= Bill Homewood =

English actor and singer

Bill Homewood is an English television and stage actor and singer. He worked on several BBC Children's television series in the 1970s and 1980s, and was subsequently known for his work in the Royal Shakespeare Company, in the West End, on tour, and his recordings of audiobooks. He is also a published poet.

==Career==
=== Early career ===
After training, Homewood joined the Sadler's Wells New Opera Company of Sadler's Wells at the London Coliseum (later the English Opera Company) as a principal, playing opposite John Tomlinson as Historian in Elizabeth Lutyens's Time Off, and performed in concert and oratorio. He also travelled in solo cabaret (songs with guitar) across Britain and started his television career on BBC Children's Television where he became a regular in such shows as Watch, Multi-Coloured Swap Shop, Saturday Superstore, Rainbow and So You Want to be Top?. He was well known as "The Backwards Man", owing to his unusual ability to speak (and sing) backwards, demonstrated in his regular performance as Rongad in The Adventure Game for the BBC. Also for the BBC he played Blondel in The Talisman and Player King in Hamlet with Derek Jacobi in the title role.

=== Radio and audiobooks ===

Homewood's radio drama credits include Captain Hook in Peter Pan (PBS Radio, US) and Saturday Night and Sunday Morning for BBC Radio. He has recorded several audiobook CDs for companies such as Naxos, including Les Misérables, The Three Musketeers, The Hunchback Of Notre Dame, The Man In The Iron Mask, Tom Jones, King Solomon's Mimes, She, Gargantua & Pantagruel, Shakespeare's Lovers (with Estelle Kohler) and the Zorro series. Homewood's Count Of Monte Cristo for Naxos is an evergreen audiobook best-seller.

In 2016 Ukemi Audiobooks released Great French Poems, a solo album in which Homewood performs 35 classics, delivering each poem first in French and then in his own English translation.

=== Visiting academic appointments ===

In 1979 Homewood was made Honorary Citizen of Austin, Texas. He has held several visiting appointments in conservatories and universities, including Visiting Fellow in Theatre at Lancaster University, Dean of the British American Drama Academy and has been twice Eminent Chair in Theatre at Florida Atlantic University.

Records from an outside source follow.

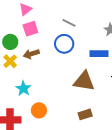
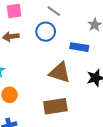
brown rectangle: (85, 114) -> (55, 106), size x1.6

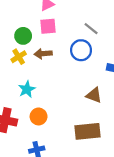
brown triangle: (60, 73) -> (94, 95), size x0.7

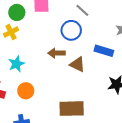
brown arrow: (43, 54) -> (56, 53), moved
brown triangle: (94, 95) -> (77, 64), moved

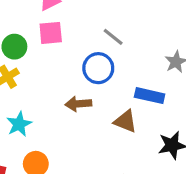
brown triangle: (77, 64) -> (125, 121), moved

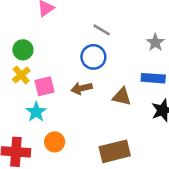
pink square: (51, 33) -> (45, 86), moved
blue rectangle: (150, 96) -> (153, 78), moved

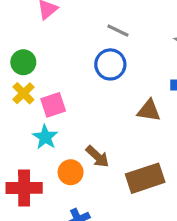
brown arrow: (82, 88) -> (97, 156), moved, turned -120

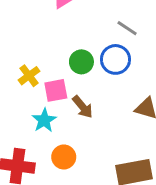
green circle: (23, 62) -> (81, 62), moved
brown arrow: (97, 156) -> (83, 107), moved

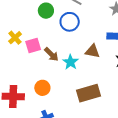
green circle: (81, 62) -> (46, 11), moved
cyan star: (44, 120) -> (71, 62), moved

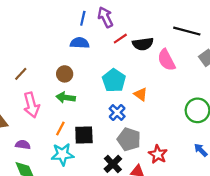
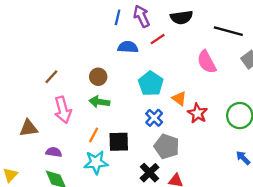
blue semicircle: (80, 43) -> (128, 47), moved
black semicircle: (143, 44) -> (182, 17), moved
red star: (158, 154) -> (197, 113), moved

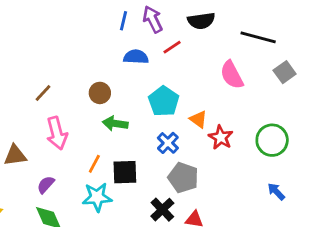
green arrow: (99, 102) -> (115, 123), moved
purple semicircle: (54, 152) -> (46, 185), turned -56

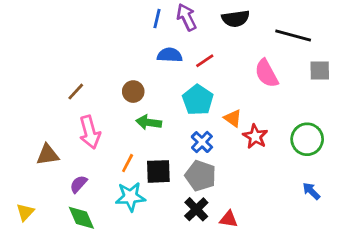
red line: (172, 47) -> (205, 61), moved
gray square: (285, 72) -> (320, 71), turned 35
gray pentagon: (183, 178) -> (201, 176), moved

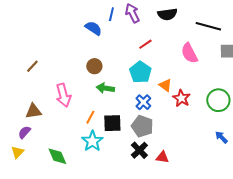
blue semicircle: (170, 55) -> (93, 28), moved, turned 30
brown line: (76, 92) -> (32, 66), moved
purple semicircle: (79, 184) -> (24, 132), moved
cyan star: (130, 197) -> (92, 141), turned -30

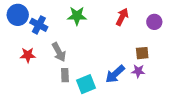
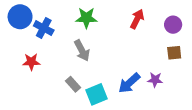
gray arrow: (59, 52) -> (82, 50), moved
brown square: (142, 53) -> (174, 53), moved
gray rectangle: (65, 75) -> (73, 84), turned -40

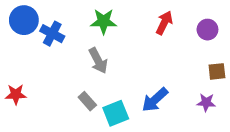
brown square: (174, 53) -> (217, 71), moved
red star: (31, 62) -> (16, 94), moved
purple star: (155, 80) -> (206, 102), moved

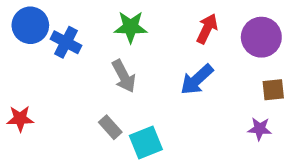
purple circle: (207, 30) -> (261, 37), size x1.5
blue arrow: (155, 100) -> (197, 80), moved

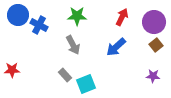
brown square: (273, 90) -> (156, 45), moved, turned -32

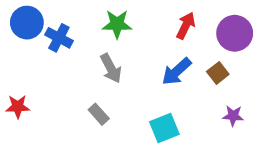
brown square: (156, 45) -> (218, 73), moved
cyan square: (86, 84) -> (164, 128), moved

In 1983 he founded the Shakespeare text course at RADA, London.

== Published credits ==
Homewood's publications include Theatrical Letters – 400 years of English-speaking Theatre History, in the words of the actors themselves; foreword by Sir John Gielgud, Marginalia Press 1995, Under The Blue – Selected Poems by Bill Homewood, Mimosa Books 2015 Poésies – Poèmes et Chansonnettes by Bill Homewood (in French), Mimosa Books 2017. Homewood's translation of St Exupéry's Terre Des Hommes (Land Of Men) was released in 2016 on Ukemi Audiobooks. His other writing credits include many commissioned screenplays and play scripts, including Kafka's The Trial, premiered at the Young Vic Theatre, London in 1993, starring James Wilby.